January 12th, 2022
The DOL recently released guidance articulating its temporary enforcement policy for group and individual health plan service provider disclosures under ERISA, as required under Section 202 of Title II of Division BB of the Consolidated Appropriations Act (CAA). At a high level, these disclosure requirements require persons, who provide “brokerage services” or “consulting” to ERISA-covered group health plans and reasonably expect to receive at least $1,000 in direct or indirect compensation, to disclose specific information related to direct and indirect compensation received in connection with their services. These disclosure requirements are effective for contracts entered into, extended, or renewed on or after Dec. 27, 2021. [1]See 29 CFR § 2550.408b-2(c); 77 FR 5632 (Feb. 3, 2012), Reasonable Contract or Arrangement Under Section 408(b)(2)—Fee Disclosure (Final … Continue reading
Covered service providers, who fail to comply with these disclosure requirements can be subject to civil penalties under ERISA, as well as face termination of their contract for services with the plan. Thus, all covered service providers must ensure they have plan of action. Below we have included a summary of the latest guidance, as well as some best practice tips for implementing these new requirements:
- Good Faith Relief. As long as covered service providers and plan fiduciaries implement these disclosure requirements using a good faith, reasonable interpretation of the law, the DOL will not treat them as failing to comply. While the DOL has no current plans to issue new regulations, it pointed to its regulations addressing similar ERISA disclosure requirements for pension plans as useful when analyzing how the new disclosure requirements apply to group health plans. [2] See 29 U.S.C. § 1108(b)(2)(B)(ii)(I)(bb), https://uscode.house.gov/view.xhtml?req=granuleid:USC-prelim-title29-section1108&num=0&edition=prelim.

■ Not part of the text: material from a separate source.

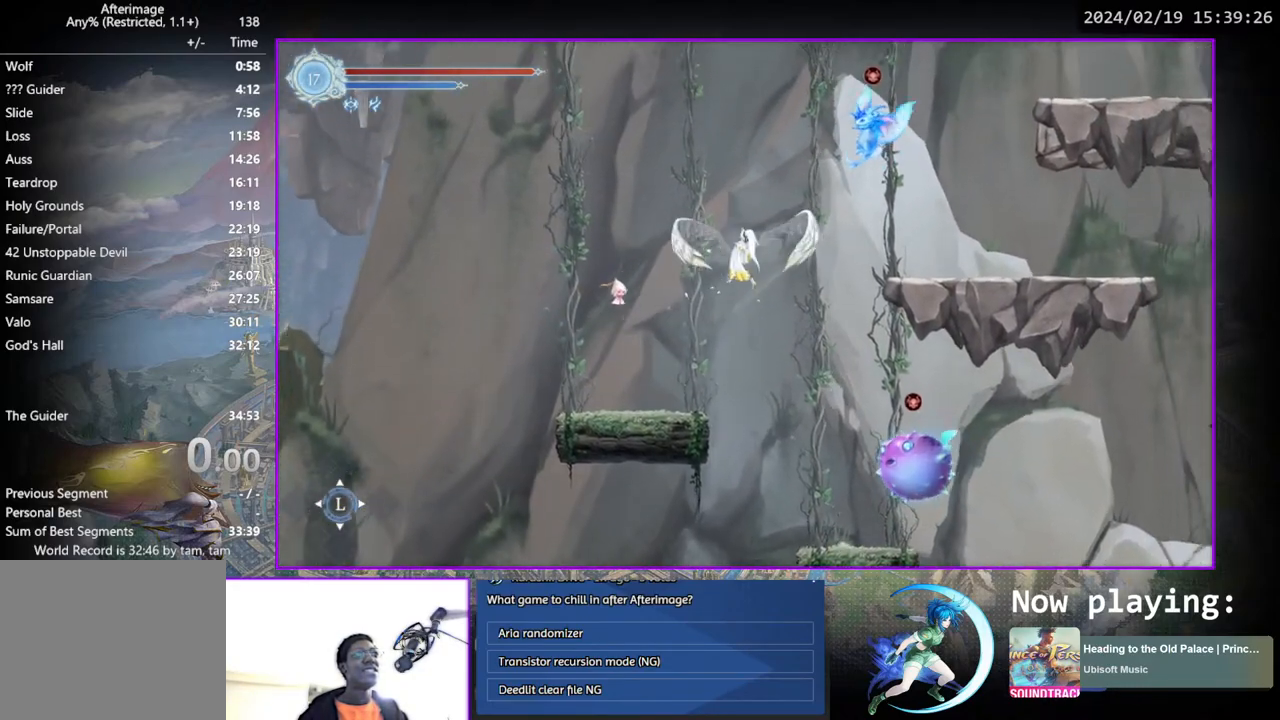
{"buttons": ["CROSS", "DPAD_RIGHT"], "left_stick": "center", "right_stick": "center", "events": [[83, "CROSS", "up"], [500, "CROSS", "down"]]}
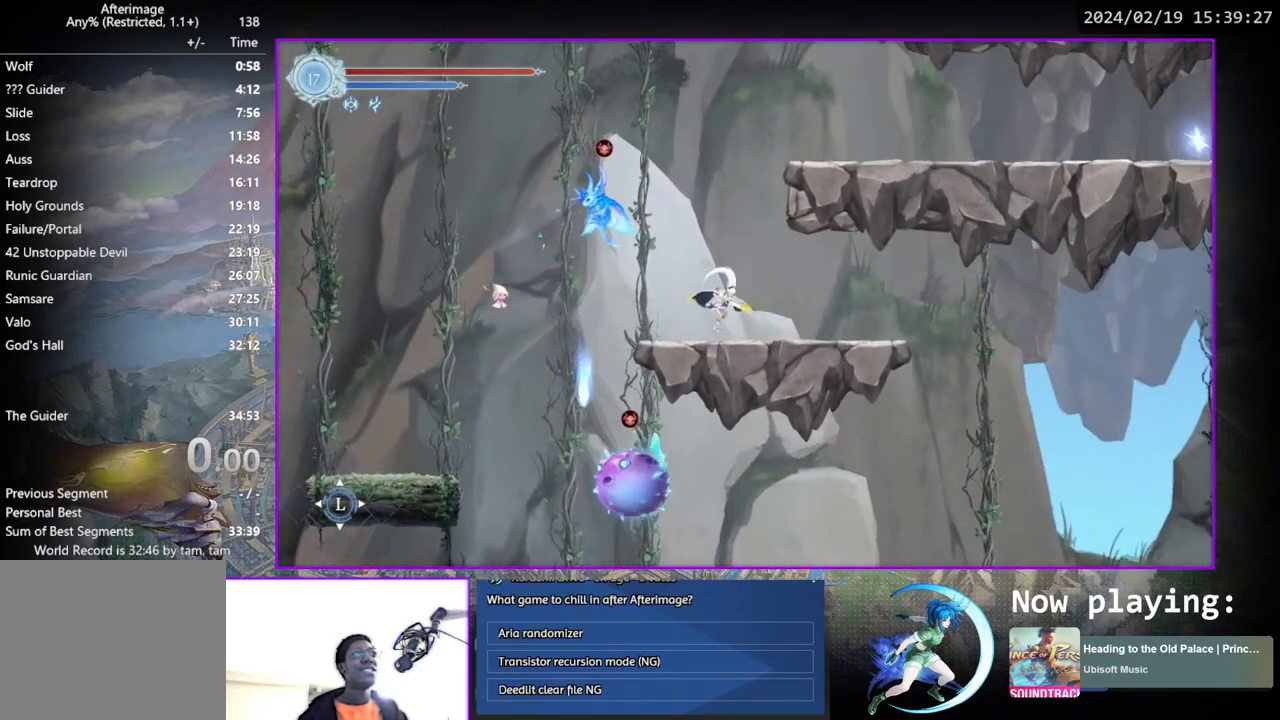
{"buttons": ["CROSS", "DPAD_RIGHT"], "left_stick": "center", "right_stick": "center", "events": [[167, "CROSS", "up"], [217, "CROSS", "down"], [383, "CROSS", "up"], [433, "CROSS", "down"]]}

- Application to Covered Plans. The disclosure requirements apply to self-insured and fully insured group health plans subject to ERISA, including both large and small group health plans. The disclosure requirements also apply to grandfathered health plans and plans providing only excepted benefits (e.g., limited scope dental or vision plans).
- Good Faith Interpretation of Covered Service Providers. The DOL declined to further define when persons provide “brokerage services” or “consulting services” such that they are subject to the disclosure requirements. Instead, the DOL advised parties to use a reasonable, good faith approach when determining their status as a covered service provider keeping in mind the goal of enhancing fee transparency. Any service providers who reasonably expect to receive indirect compensation from third parties in connection with advice, recommendations, or referrals regarding any of the listed sub-services outlined in statute should be prepared to comply or explain how they made a good faith, reasonable conclusion that they are not covered service providers.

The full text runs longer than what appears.